ECLI:NL:RVS:2013:1364
Raad van State
- Hoger beroep
- H.G. Lubberdink
- N. Verheij
- J.J. van Eck
- Rechtspraak.nl
Hoger beroep inzake afwijzing verblijfsvergunning asiel en handhaving inreisverbod
In deze zaak gaat het om een hoger beroep van een vreemdeling tegen de uitspraak van de rechtbank Den Haag, die op 23 mei 2013 het beroep tegen de afwijzing van haar asielaanvraag ongegrond verklaarde. De vreemdeling had op 12 juli 2012 een aanvraag ingediend voor een verblijfsvergunning asiel voor bepaalde tijd, welke door de minister voor Immigratie, Integratie en Asiel werd afgewezen. Tevens werd het op 24 februari 2012 tegen haar uitgevaardigde inreisverbod gehandhaafd. De vreemdeling stelde hoger beroep in tegen deze beslissing, waarbij zij betoogde dat de rechtbank ten onrechte het beroep ongegrond had verklaard.
De Afdeling bestuursrechtspraak van de Raad van State oordeelde dat de rechtbank zich ten onrechte bevoegd had verklaard om kennis te nemen van het beroep tegen de handhaving van het inreisverbod. De Afdeling stelde vast dat de werking van het inreisverbod tijdelijk was opgeschort door de asielaanvraag van de vreemdeling. Na de afwijzing van deze aanvraag herleefde het inreisverbod, maar de mededeling dat het inreisverbod werd gehandhaafd, was niet op rechtsgevolg gericht en kon daarom niet als een besluit in de zin van de Algemene wet bestuursrecht worden aangemerkt.

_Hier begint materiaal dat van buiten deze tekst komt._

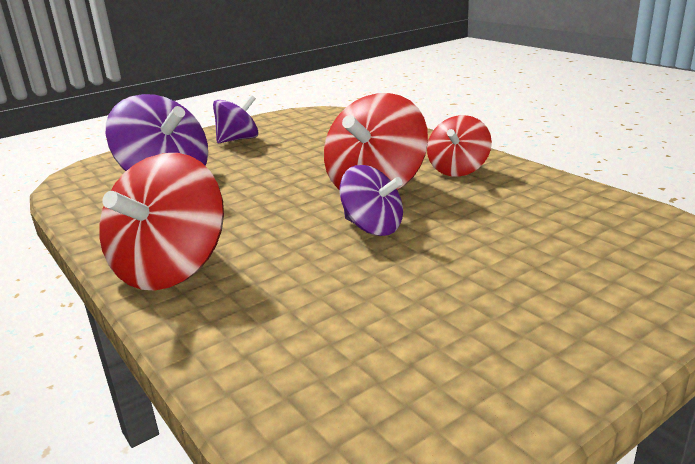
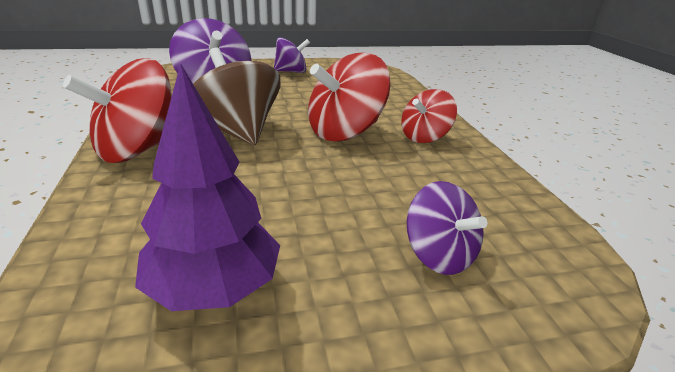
camera: 20 degrees right, 5 degrees up
(261, 219) = (237, 132): none -> brown spinning top
(372, 227) = (305, 164): purple spinning top -> purple spinning top (439, 255)
(421, 353) = (214, 288): none -> purple tree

De Raad van State verklaarde het hoger beroep gegrond en vernietigde de uitspraak van de rechtbank voor zover deze het beroep tegen de handhaving van het inreisverbod ongegrond verklaarde. De rechtbank werd in zoverre onbevoegd verklaard om van het beroep kennis te nemen. De uitspraak bevestigde de overige delen van de uitspraak van de rechtbank. De beslissing werd genomen door een meervoudige kamer onder leiding van voorzitter mr. H.G. Lubberdink, met de leden mr. N. Verheij en mr. J.J. van Eck, en in aanwezigheid van ambtenaar van staat mr. M. Klinkers.